We sent this letter to the op-ed Editor at the New York Times a couple of weeks ago. It was not published, but it felt really good to write it.
Discrimination on Tax and Wedding Day
My partner Victor and I were married by our family minister in St Barths in a ceremony that was beautifully chronicled by the New York Times on April 27th, 2008. While we were on our honeymoon in South Africa, we received an email from the Empire State Pride Agenda that the New York State Supreme Court ruled that same sex marriages that are performed legally elsewhere will be recognized as valid in New York State. Inspired by the ruling, we took advantage of South Africa’s strong commitment to equality and got legally married in a small ceremony about a 30 minute drive east of Capetown.
On February 4, 2010, with the help of our loving surrogate, Kira Sanders of California, and many doctors, attorneys and case workers, we gave birth to our daughter Coco. She has become the love our lives and has bestowed upon us blessings that we did not previously imagine possible. Coco’s birth has inspired us to do everything we possibly can to fight to make sure that our family is treated equally.

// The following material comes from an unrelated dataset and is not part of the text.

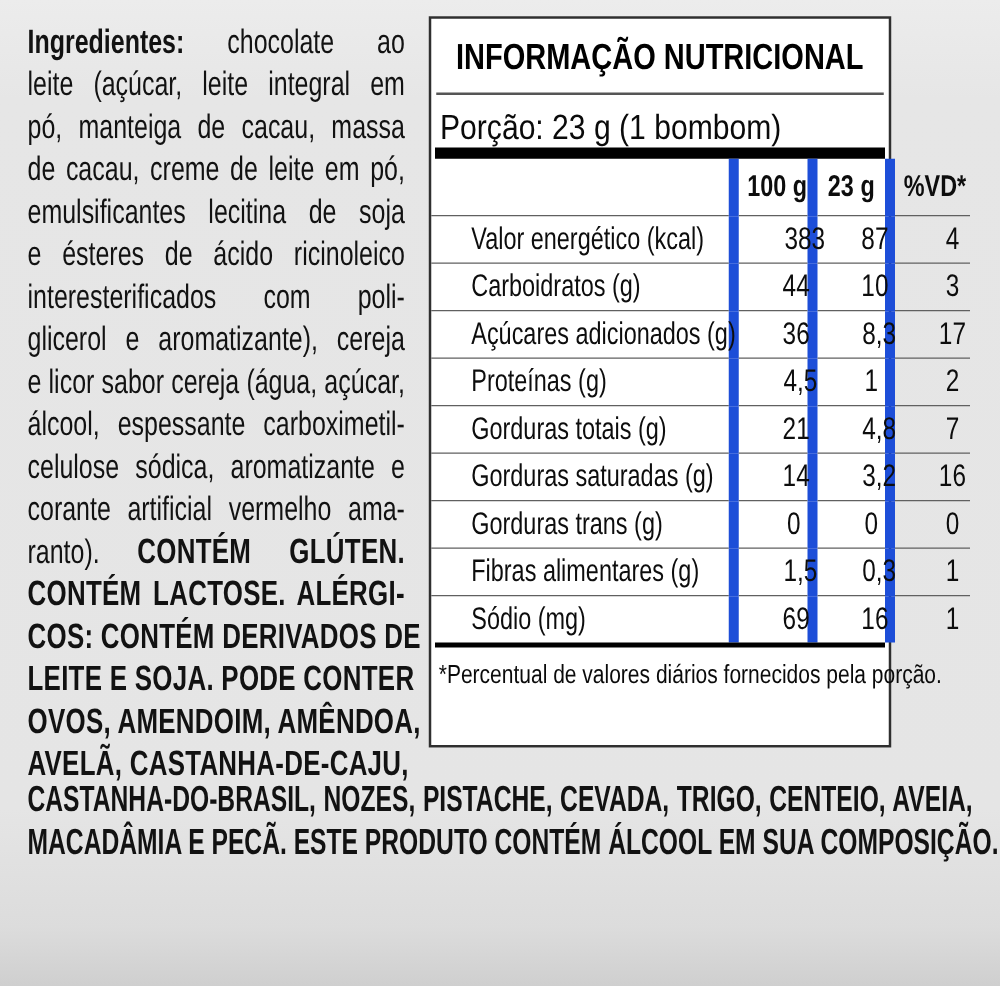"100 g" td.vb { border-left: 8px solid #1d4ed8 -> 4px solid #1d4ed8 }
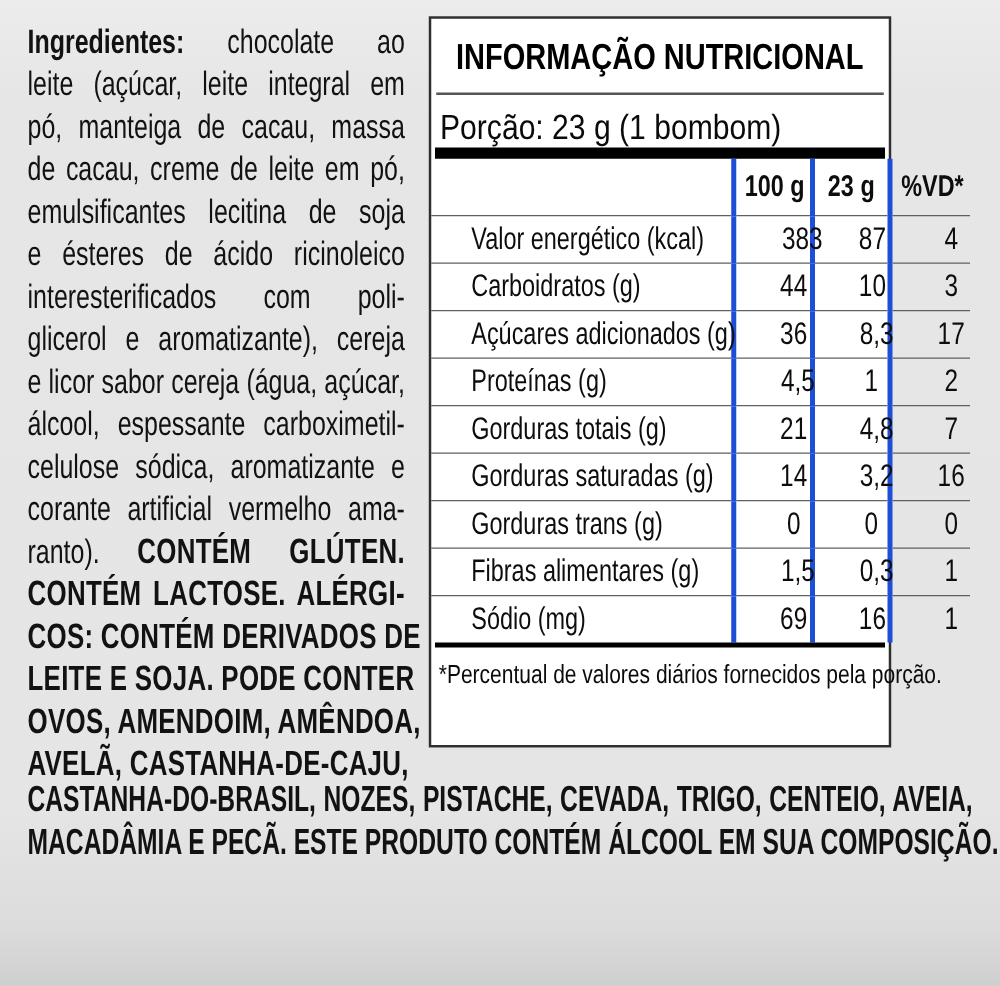"Gorduras saturadas (g)" tr.row { html: <tr> <td><span>Gorduras saturadas (g)</span></td> <td><span>14</span></td> <td><span>3,2</span></td> <td><span>16</span></td> </tr> -> none }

For the first time, I actually looked forward to filing my taxes. While the federal government still discriminates against us, I assumed that we would be eligible to file as a married couple for the purposes of New York State taxes. While many people may think this is an odd thing to be excited about, for us it represented one large step toward equality. After Coco’s birth, we had a renewed sense of financial and estate planning. It became clear that if I passed away suddenly, Victor and Coco could be at risk of financial insolvency as a result of the estate taxes that would be due as a result of most of our net worth being tied up in illiquid real estate partnerships. A family based on a more traditional marriage would not be subject to that unsettling risk given that the family assets would pass seamlessly to the spouse.
With the help of Empire State Pride Agenda, I learned that we are not eligible to file our taxes as a married couple in New York State. Apparently the Supreme Court Ruling applied only in situations where NYS Statute was vague. The NYS Statute requires that we use the same filing status as our Federal taxes. Therefore, the discrimination on the federal level trickles down to New York State, despite the Supreme Court ruling. Nevertheless, the federal return requires that I swear under penalty of perjury that all statements in the return are true. Will we be penalized for lying about our marital status on our tax return?
Last weekend, we were honored to host Lacey Stone and Jessica Clark for the weekend at our home in Rye. After four wonderful years of partnership, they had exchanged their vows in front of their closest friends and family in a beautiful ceremony on an island off the coast of Puerto Vallarta. They wanted seal their bond legally and arranged to have a civil ceremony in Greenwich, Connecticut, since New York State still discriminates against us with respect to marriage licenses. We listened in horror over breakfast as Jessica and Lacey described the uncertainty they face as a result of Jessica being a British citizen. She is in the process of applying for her Green Card at a cost of over $20,000. Jessica currently has a visa, however, it limits the type of work she can perform and is limited with respect to time. Jessica and Lacey would love to start a family and feel the unspeakable joy that Victor and I are experiencing; however, they do not feel comfortable doing so knowing that Jessica could be asked to leave the country upon expiration of her visa.
I take the time to write this and expose our lives to the public to illustrate the frustration we face as a result of the New York State’s and the Federal Government’s unwillingness to treat us with equality and respect. On Tax Day and on Lacey and Jessica’s Wedding Day, we are reminded that the United States and New York State, which have historically been considered a champion of civil rights, are quickly being left behind by South Africa, Spain, Argentina (former homes of Aparteid, Franco, and Pinochet) and countless other countries which have demonstrated their commitment to equality.